## Source passage

* * *

I was just eyeballing this area today on the 36" Ohio. Having a little intermittent oil delivery for some yet to be determined reason.
 
Thank you one and all for the replies.

Nick: Already have the sales brochure, need the manual now. When this machine was first posted (the Craigs List ad), someone was kind enough to point the link out, and I downloaded it.

As for the side cover, that will probably be the first thing I open up. After flushing and cleaning the sump and filling with oil, I want to start the drive motor and check for good oiling. The brochure gives a basic run-down on how the Lubrigard system works, where the oil is pumped to, and where it is supplied by either drip or spray. I want to make sure that it is performing as it should.

Only after I am thoroughly satisfied all is as it should be, will I then throw the clutch lever. Although the machine was relatively recently used, I figure that in addition to the oil change, I will also need to clean or replaced a few wipers, and possibly a wick. The brochure mentions a couple wicks that supply oil to the ram pivots and a couple other places. I want to be sure those wicks have not gotten hard and plugged.
 
Jdleach,

First off, congratulations on a great shaper find!

Second, I use Mobile DTE light because of my unheated shop conditions:

Mobil DTE Oil Named Series

Now, I might get flamed a bit for this next point, but I also add a bit of ZDDP additive in the shaper sump. Zinc Dialkyldithiophophates are helpful at preventing scuffing/galling of cam lobes and tappet faces in flat tappet (non-roller tappet) engines with metal-to-metal sliding surfaces. I've seen that galling effect on cam lobes and tappet faces of older engines (pre catalytic converter period) when they were switched to modern non-ZDDP oils by unknowing owners. Not pretty.

Synthetic Oil | ZDDP

Our shapers have lots of metal-to-metal sliding surfaces (and no catalytic converter concerns), so my view is that a little ZDDP can't hurt and could be very helpful at maintaining a protective hydrostatic layer of oil film during high load cutting periods.

Just some food for thought from a stranger on the interweb - worth every bit of the $0.000237 you paid for it!

* * *

## Record extracts
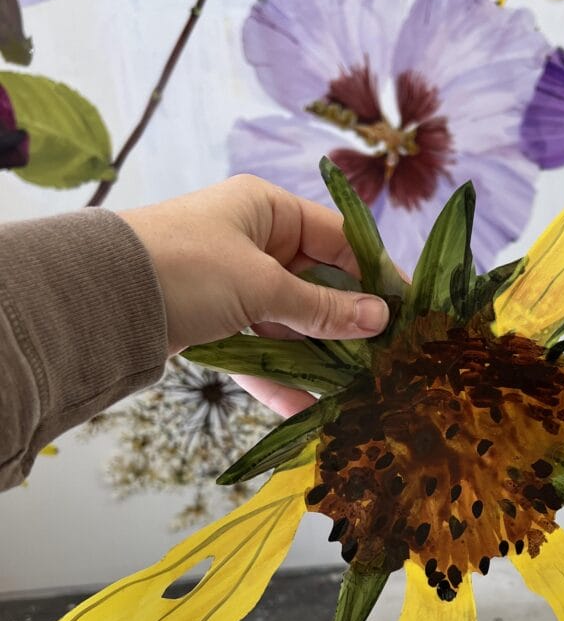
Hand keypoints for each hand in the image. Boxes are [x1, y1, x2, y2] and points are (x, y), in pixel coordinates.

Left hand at [121, 174, 388, 417]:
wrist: (97, 299)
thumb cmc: (184, 268)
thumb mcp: (262, 285)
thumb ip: (322, 307)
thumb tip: (379, 319)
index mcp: (266, 210)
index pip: (339, 239)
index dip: (375, 274)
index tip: (408, 310)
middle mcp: (252, 241)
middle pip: (317, 285)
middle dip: (349, 326)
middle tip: (386, 360)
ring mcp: (232, 284)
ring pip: (291, 322)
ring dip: (319, 358)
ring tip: (356, 392)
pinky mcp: (212, 322)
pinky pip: (260, 349)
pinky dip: (281, 376)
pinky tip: (309, 410)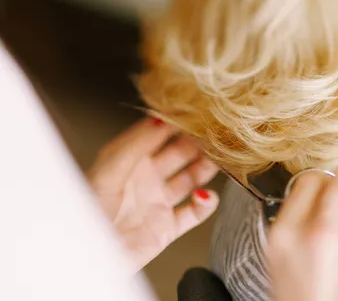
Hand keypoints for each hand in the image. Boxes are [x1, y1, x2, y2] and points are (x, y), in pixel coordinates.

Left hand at [87, 118, 218, 270]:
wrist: (88, 259)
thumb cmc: (88, 214)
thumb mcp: (109, 172)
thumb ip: (135, 145)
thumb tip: (159, 119)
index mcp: (128, 161)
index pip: (157, 134)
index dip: (175, 122)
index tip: (195, 111)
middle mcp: (146, 178)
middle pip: (179, 153)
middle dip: (196, 142)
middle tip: (214, 133)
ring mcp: (158, 203)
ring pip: (190, 179)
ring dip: (205, 168)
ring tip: (217, 160)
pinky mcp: (167, 228)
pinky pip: (194, 213)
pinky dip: (205, 204)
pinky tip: (205, 196)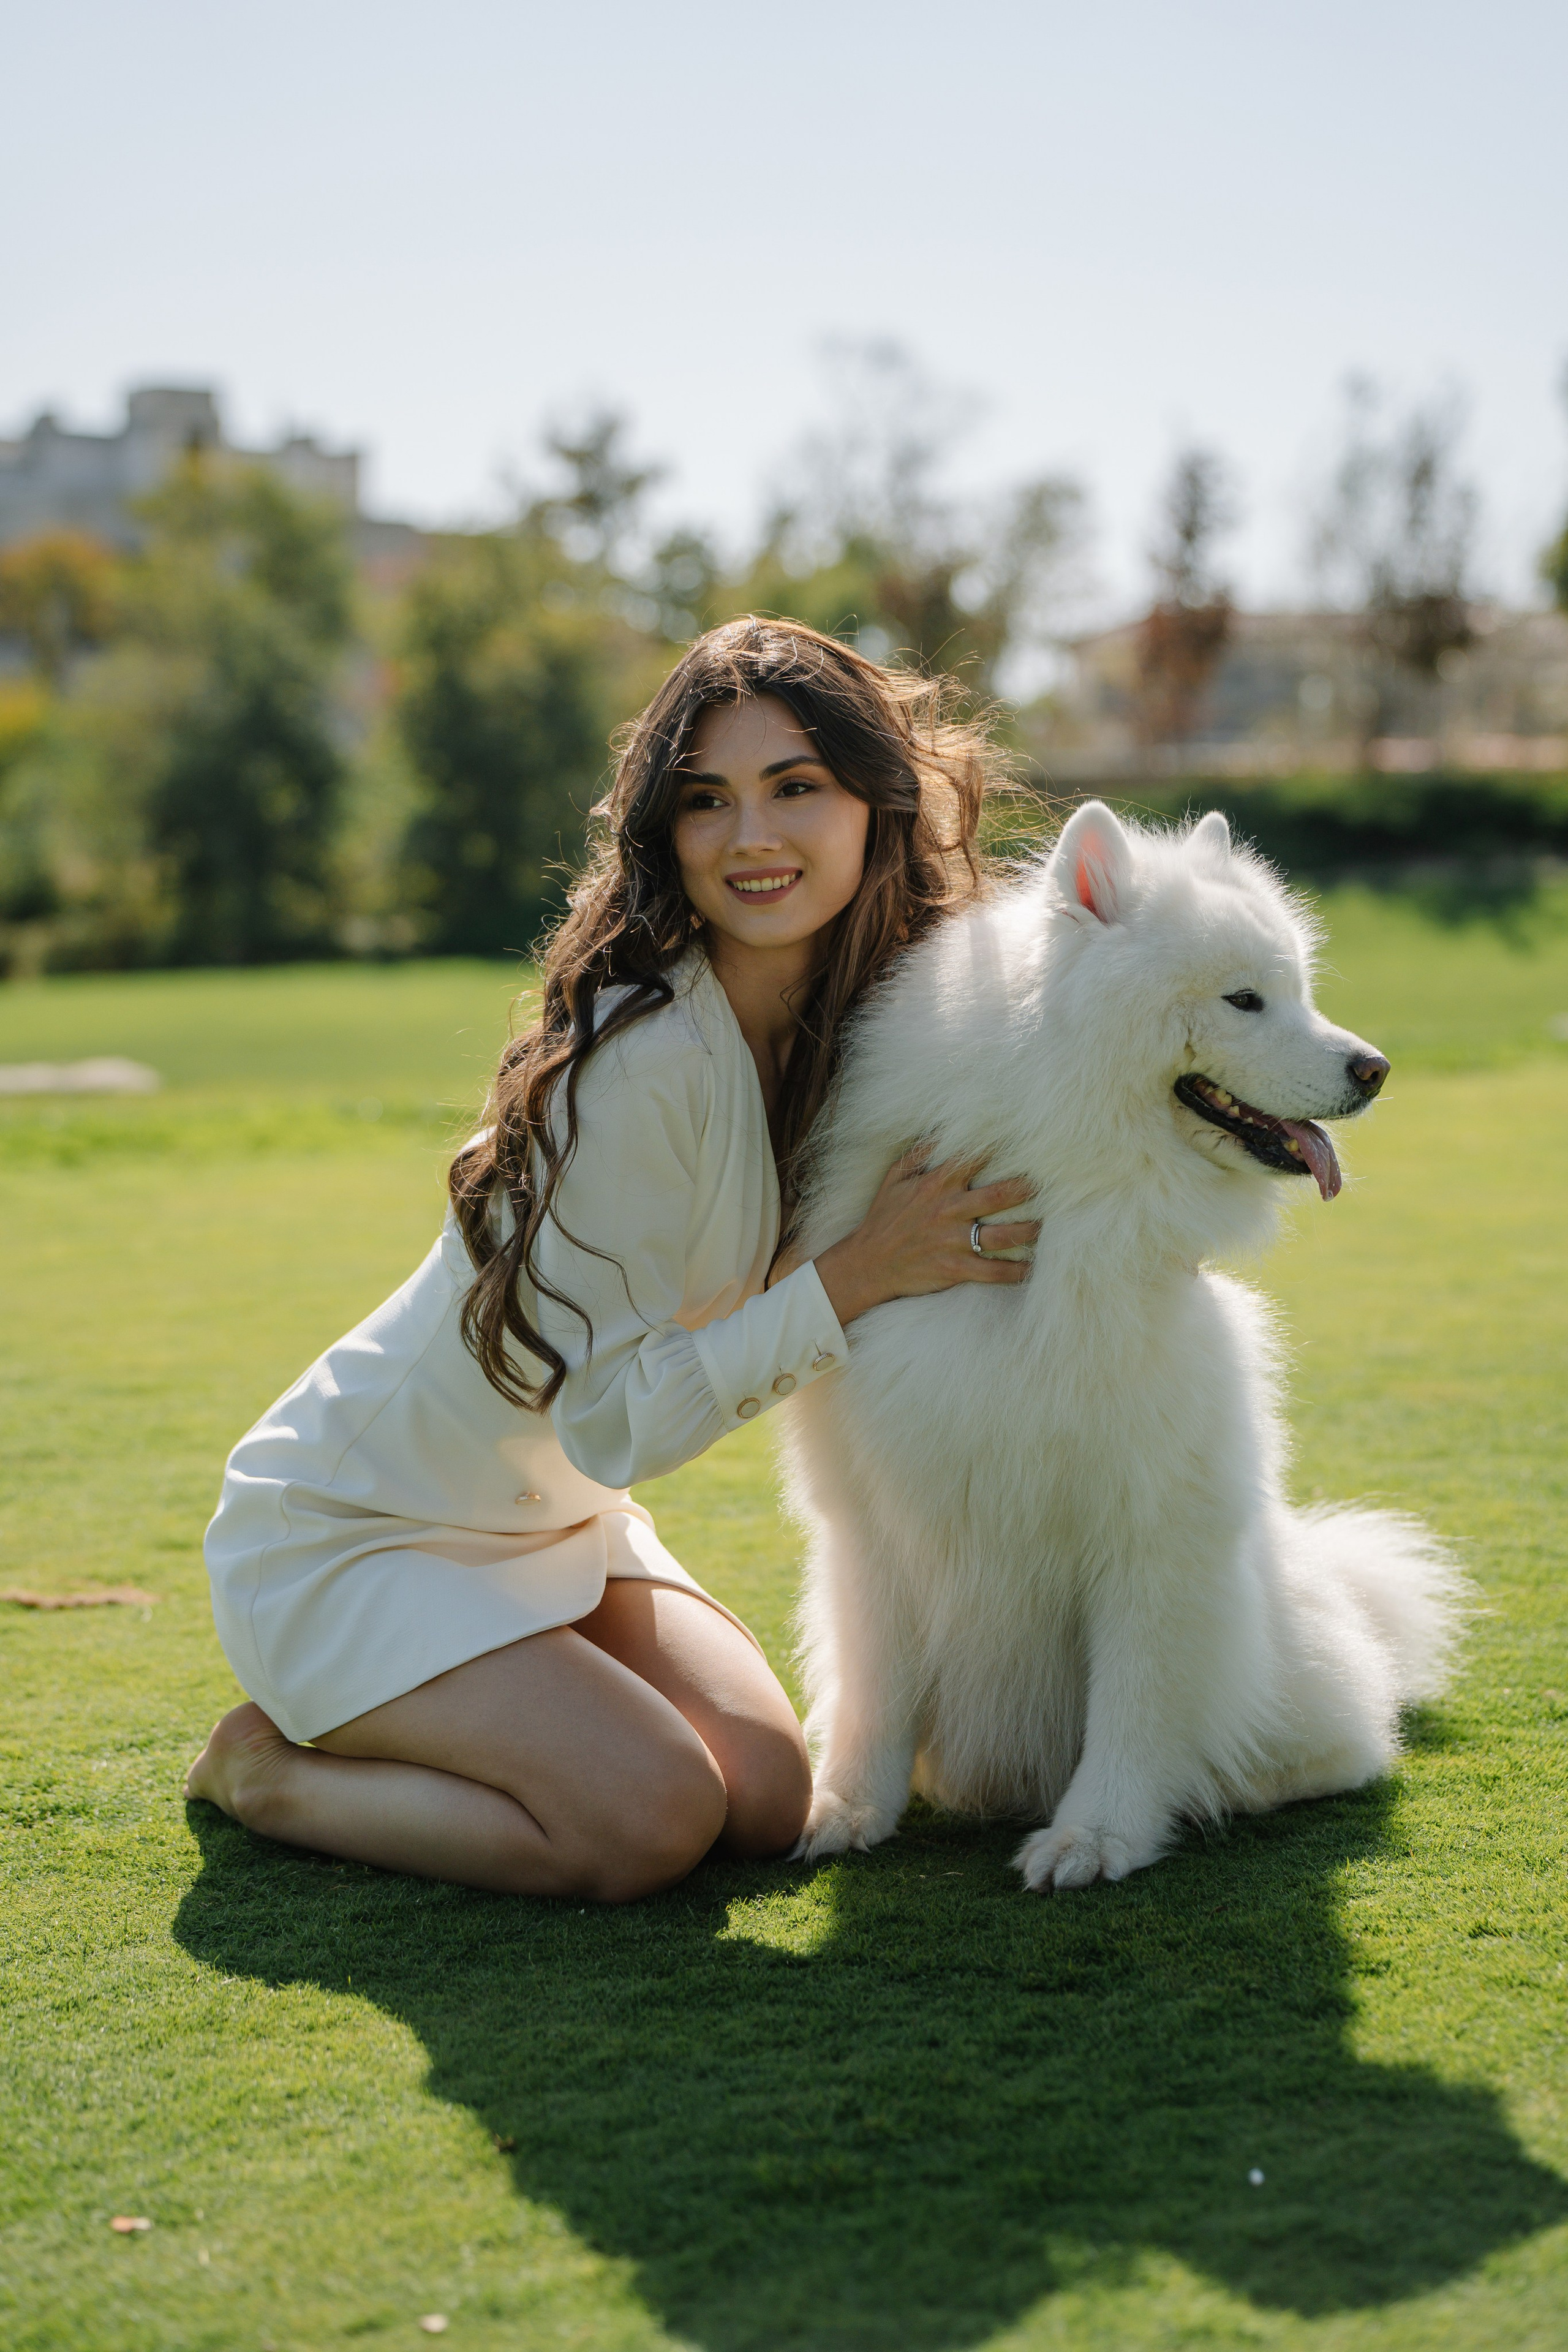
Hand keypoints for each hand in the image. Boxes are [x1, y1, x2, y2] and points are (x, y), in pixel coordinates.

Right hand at [812, 1149, 1039, 1327]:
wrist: (867, 1263)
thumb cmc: (883, 1219)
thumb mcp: (894, 1178)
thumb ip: (919, 1153)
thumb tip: (943, 1129)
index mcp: (936, 1184)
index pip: (975, 1158)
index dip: (1003, 1147)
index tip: (1029, 1141)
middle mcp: (949, 1210)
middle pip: (1001, 1195)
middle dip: (1031, 1189)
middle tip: (1054, 1184)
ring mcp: (954, 1241)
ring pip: (1004, 1235)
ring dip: (1032, 1230)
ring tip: (1050, 1225)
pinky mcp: (956, 1269)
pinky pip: (994, 1272)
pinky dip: (1017, 1272)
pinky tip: (1036, 1268)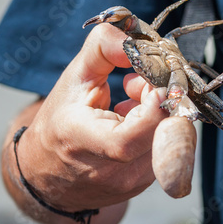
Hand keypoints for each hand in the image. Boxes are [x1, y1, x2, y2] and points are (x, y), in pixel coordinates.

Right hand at [15, 23, 167, 211]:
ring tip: (130, 100)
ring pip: (173, 139)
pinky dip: (160, 125)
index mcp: (83, 142)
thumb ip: (104, 48)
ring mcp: (131, 182)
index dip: (153, 106)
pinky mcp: (144, 183)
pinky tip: (135, 118)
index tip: (151, 81)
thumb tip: (139, 40)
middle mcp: (111, 171)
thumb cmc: (61, 120)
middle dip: (162, 98)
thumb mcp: (74, 77)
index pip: (130, 139)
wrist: (49, 172)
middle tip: (138, 82)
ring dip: (162, 110)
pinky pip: (169, 148)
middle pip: (163, 133)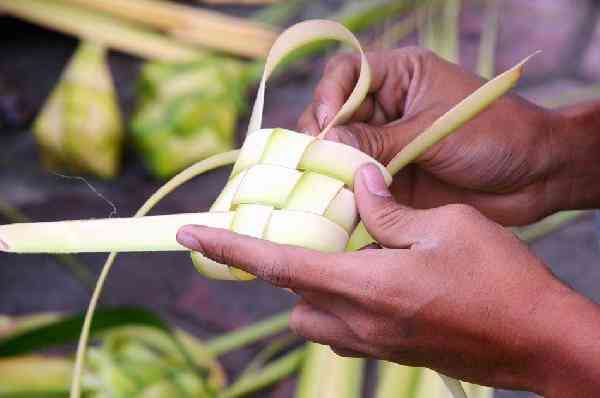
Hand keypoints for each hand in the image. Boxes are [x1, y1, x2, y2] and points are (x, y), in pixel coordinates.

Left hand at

* * *

## Complete the following
1: In the shaper discussion, what does the owner plan to start, after cleaning and refilling the sump, to check for good oiling?
2: Do these statements agree with the shaper discussion? Answer yes or no for each, quoting the words that decide it.
(a) The owner of the machine already has the manual.
(b) The writer who recommends an oil works in an unheated shop.
(c) That same writer adds a ZDDP additive to the shaper sump.
3: Write the next few sentences of the shaper discussion, picking up after its final sentence.
None of the lines matter here.

## Answer section
1: The drive motor.

2:
(a) No: "Already have the sales brochure, need the manual now."
(b) Yes: "because of my unheated shop conditions"
(c) Yes: "I also add a bit of ZDDP additive in the shaper sump"

3:
Best,

Bob (snake oil flame suit ON!) :D
 
Zinc additives are probably not a bad idea at all. Iin fact, that link will probably have me swapping to high mileage Mobil in my vehicles for that reason alone (my Volvo wagon only has 360,000 miles on it now). I almost ended up with a GEMCO 16HD, which is nearly identical to the 24. One feature I clearly remember was the interlock that prevented the clutch handle being engaged if there was not full oil pressure in the system. Should be no need for a remnant hydrostatic film in that case. Congrats on the shaper score, jdleach!
 
I use Mobil DTE 24 which is the same thing as a good AW-32 oil. My small shaper and my mentor's huge Cinci shaper both like Warne Brand AW-32 oil, which is available for $28 a 5 gallon bucket at a good independent auto parts house or a good indy ag supply store.
 
Many thanks to Andrew, alias mpmar_bt, who was gracious by sending me a zipped file of the GEMCO manual and parts list. Just need to do a little cropping, de-skewing, and touch-up to get it quite presentable.

Will probably use kerosene to de-gunk the sump. Kerosene has the nice properties of cleaning well, low volatility, and tends to not eat paint.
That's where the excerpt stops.